%%
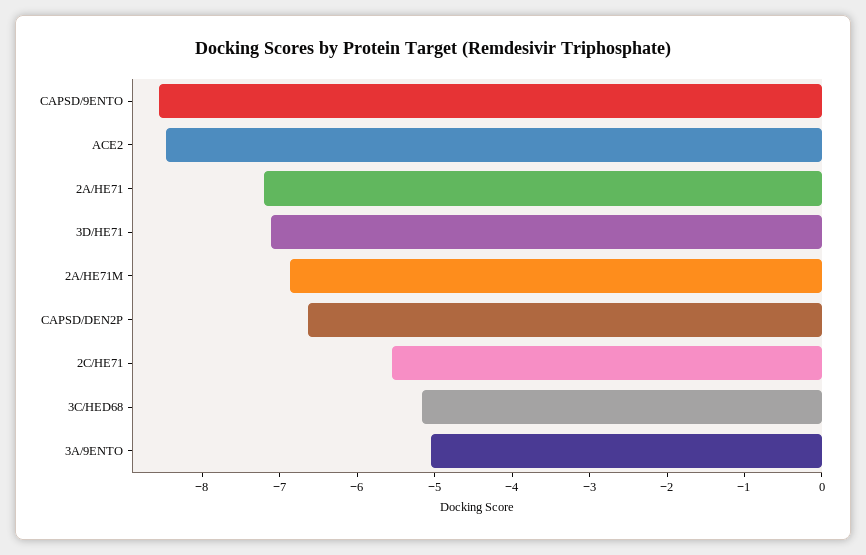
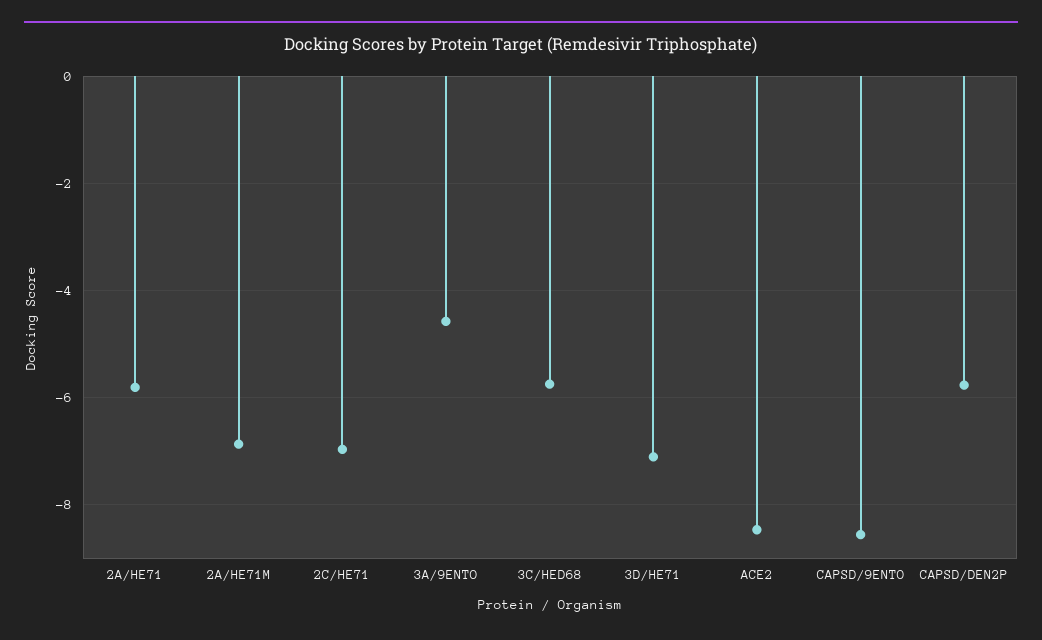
  {
    "CAPSD/9ENTO": -8.6,
    "ACE2": -8.4,
-   "2A/HE71": -7.2,
+   "2A/HE71": -5.8,
    "3D/HE71": -7.2,
    "2A/HE71M": -6.8,
-   "CAPSD/DEN2P": -6.6,
+   "CAPSD/DEN2P": -5.8,
-   "2C/HE71": -5.6,
+   "2C/HE71": -7,
-   "3C/HED68": -5.2,
+   "3C/HED68": -5.8,
-   "3A/9ENTO": -5
+   "3A/9ENTO": -4.6
  }

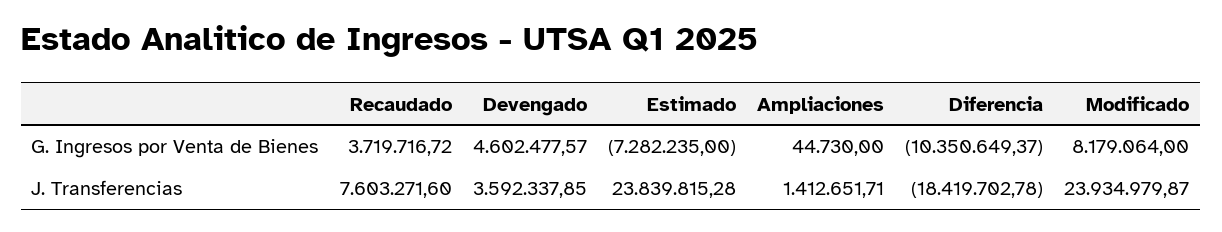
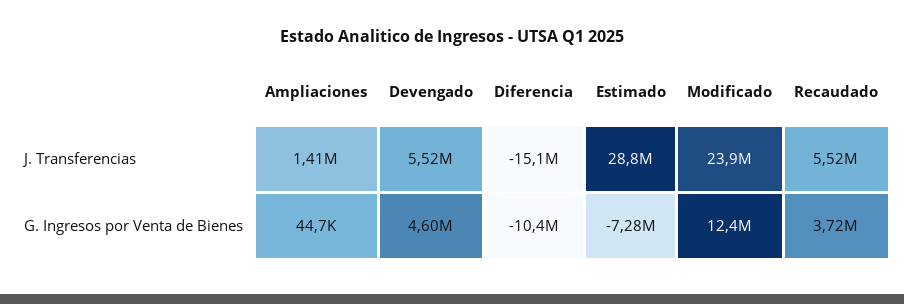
  {
    "Recaudado": {
      "G. Ingresos por Venta de Bienes": 3719716.72,
-     "J. Transferencias": 7603271.6
+     "J. Transferencias": 5520000
    },
    "Devengado": {
      "G. Ingresos por Venta de Bienes": 4602477.57,
-     "J. Transferencias": 3592337.85
+     "J. Transferencias": 5520000
    },
    "Estimado": {
      "G. Ingresos por Venta de Bienes": -7282235,
-     "J. Transferencias": 23839815.28
+     "J. Transferencias": 28800000
    },
    "Ampliaciones": {
      "G. Ingresos por Venta de Bienes": 44730,
      "J. Transferencias": 1412651.71
    },
    "Diferencia": {
      "G. Ingresos por Venta de Bienes": -10350649.37,
-     "J. Transferencias": -18419702.78
+     "J. Transferencias": -15100000
    },
    "Modificado": {
-     "G. Ingresos por Venta de Bienes": 8179064,
+     "G. Ingresos por Venta de Bienes": 12400000,
      "J. Transferencias": 23934979.87
    }
  }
%%
(Exercise description) Each line of the material goes into your copy unchanged, but no picture does.

(Expected answer)
  {
    "CAPSD/9ENTO": -8.6,
    "ACE2": -8.4,
-   "2A/HE71": -7.2,
+   "2A/HE71": -5.8,
    "3D/HE71": -7.2,
    "2A/HE71M": -6.8,
-   "CAPSD/DEN2P": -6.6,
+   "CAPSD/DEN2P": -5.8,
-   "2C/HE71": -5.6,
+   "2C/HE71": -7,
-   "3C/HED68": -5.2,
+   "3C/HED68": -5.8,
-   "3A/9ENTO": -5
+   "3A/9ENTO": -4.6
  }

  {
    "Recaudado": {
      "G. Ingresos por Venta de Bienes": 3719716.72,
-     "J. Transferencias": 7603271.6
+     "J. Transferencias": 5520000
    },
    "Devengado": {
      "G. Ingresos por Venta de Bienes": 4602477.57,
-     "J. Transferencias": 3592337.85
+     "J. Transferencias": 5520000
    },
    "Estimado": {
      "G. Ingresos por Venta de Bienes": -7282235,
-     "J. Transferencias": 23839815.28
+     "J. Transferencias": 28800000
    },
    "Ampliaciones": {
      "G. Ingresos por Venta de Bienes": 44730,
      "J. Transferencias": 1412651.71
    },
    "Diferencia": {
      "G. Ingresos por Venta de Bienes": -10350649.37,
-     "J. Transferencias": -18419702.78
+     "J. Transferencias": -15100000
    },
    "Modificado": {
-     "G. Ingresos por Venta de Bienes": 8179064,
+     "G. Ingresos por Venta de Bienes": 12400000,
      "J. Transferencias": 23934979.87
    }
  }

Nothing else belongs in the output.